From: www.itworld.com
March 26, 2001 —
Chief among the the unsung heroes of Linux and Unix is m4. Unsung? Well, for
instance, although m4 has been a standard part of Unix since version 7,
no mention is made of it in that great O'Reilly & Associates book, Unix
Power Tools. What is it
about m4 that makes it so useful, and yet so overlooked? m4 -- a macro
processor -- unfortunately has a dry name that disguises a great utility. A
macro processor is basically a program that scans text and looks for
defined symbols, which it replaces with other text or other symbols.
Thus, m4 is a powerful general-purpose utility that can be used to
automate many tasks people often end up doing in sed,
awk, perl, and
even their favorite text editor. Even so, it still doesn't seem like a macro
processor is that big of a deal.
Unix developers already have a built-in macro processor, in the form
of the C preprocessor, in their compiler. Perhaps this is
what accounts for m4's relative neglect. Whatever the case may be, this
article
will show Linux users the power and usefulness of this software tool.
What is m4?
What is macro processing, and what is it good for? In their seminal work,
Software Tools, Kernighan and Plauger have a succinct
definition:
"Macros are used to extend some underlying language -- to perform a
translation from one language to another."
Thus, symbolic constants may be defined so that subsequent occurrences
of the name can be replaced by the defining string of characters,
regardless of the contents of the definition or its context. Such a
definition is called a macro, the replacement process is called
macro expansion, and the program for the process is called a macro
processor. The task performed by any macro processor is
the replacement of text by other text. A macro is defined either by
the m4 program (a built-in) or by the user. In addition to doing macro
expansion, m4 -- with functions that include other files, perform integer
arithmetic, manipulate text, and so forth -- is a perfect example of the
power
of the Unix filter concept.
The contemporary implementation of m4 on a Linux system is GNU
m4, which follows System V Release 3 m4, with extensions. I am
aware of no other version of m4 that has been ported to Linux.

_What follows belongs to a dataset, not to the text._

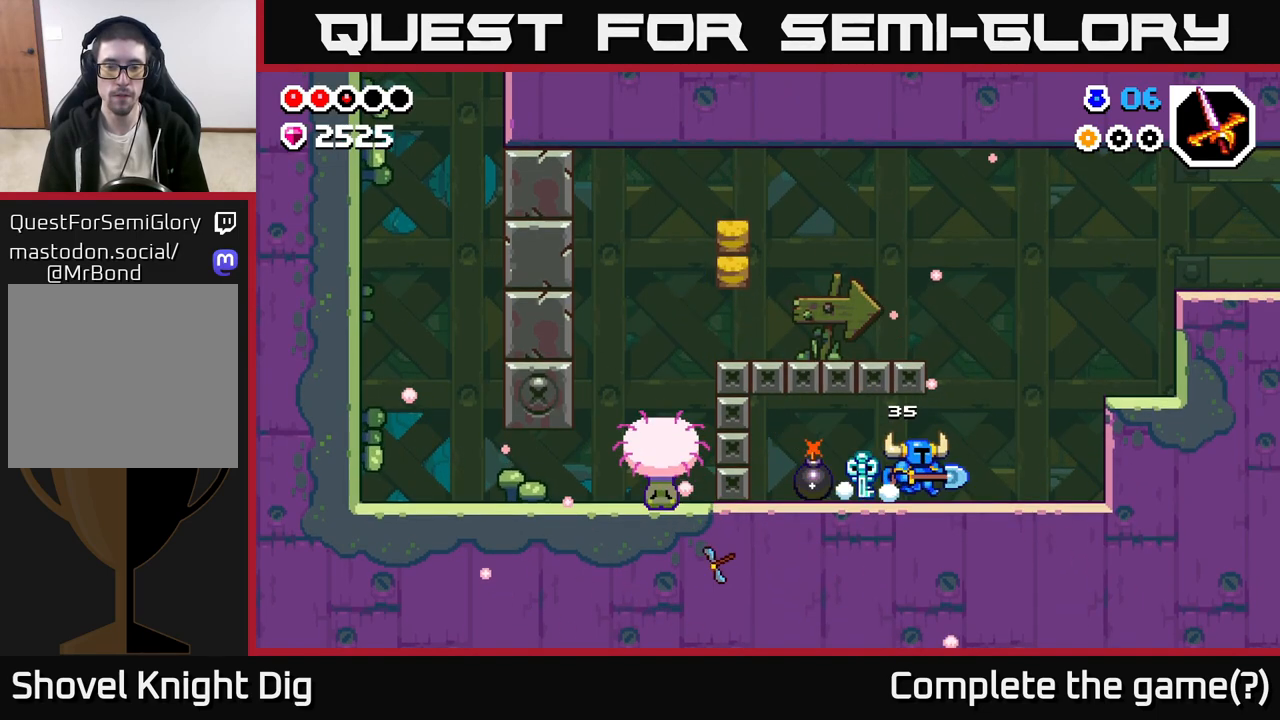
{"buttons": [], "left_stick": "right", "right_stick": "center", "events": [[317, "A", "down"], [500, "A", "up"]]}
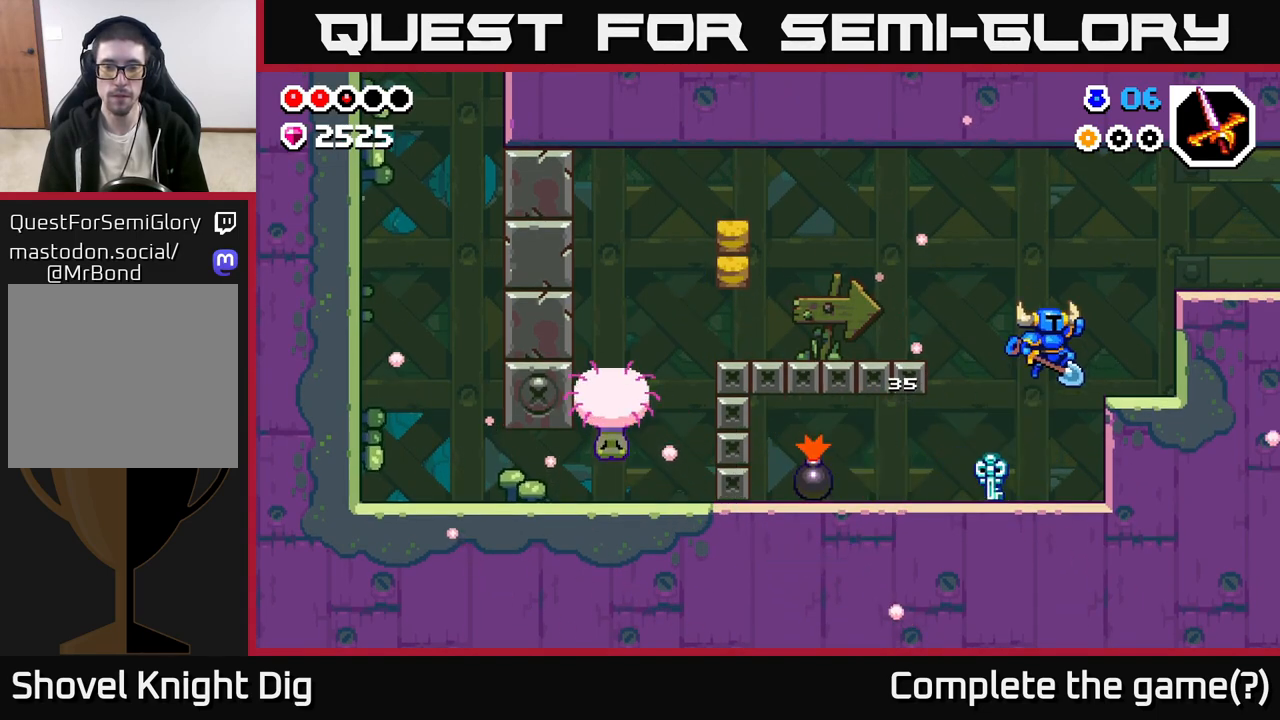
{"buttons": ["A"], "left_stick": "right", "right_stick": "center", "events": [[333, "A", "down"]]}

m4 implementations on BSD may differ slightly. However, m4 is m4, and this
article should be useful for other Unix users, too. The latest version is
1.4, which was released in October 1994.
The scanning process
As m4 reads its input, it separates it into tokens. A token is
either a previously defined name, a string, or any single character
that is not a part of either a name or string. The input is then
scanned for recognized macros. This scanning process is recursive, which
means
that scanning continues until no more macros are recognized. The transformed
input is written to the output. Macros can be built in or user-defined. A
list of built-in macros follows later in the article.
Defining macros
The most important of the built-in macros is define(), which
allows users to define their own macros. For example, define(author, defines a macro "author" -- any occurrence of which will
Paul Dunne)
expand to the string "Paul Dunne". m4 expands macro names into
their defining text as soon as it possibly can.
Quoting
The m4 quote characters are ` and '. For example,
`this is quoted'. It is often best to quote both macro name and
substitution text in a definition. This avoids any unwanted side effects,
such as an early expansion of another macro name. m4 uses commas as argument
separators; therefore, any definition that includes commas must be quoted.
Arguments
Built-in functions
m4 provides a small set of useful built-in functions. We may group
them under the following headings:
Flow control functions
m4 provides the classic "if-then" programming construct, in two
related forms.
ifdef(a,b)
defines b if a is defined, and
ifelse(a,b,c,d)
compares the strings a and b. If they match, string c is returned
as the function value; if not, string d. Actually, ifelse is
not
limited to four arguments; it can take any greater number, and it thus
provides a limited multiway decision-making capability. For example,
ifelse(a,b,c,d,e,f,g)
means that if a matches b, then c; else if d matches e, then f; else g.
Arithmetic functions
There are three arithmetic built-ins.
incr, which increments its numeric argument by one.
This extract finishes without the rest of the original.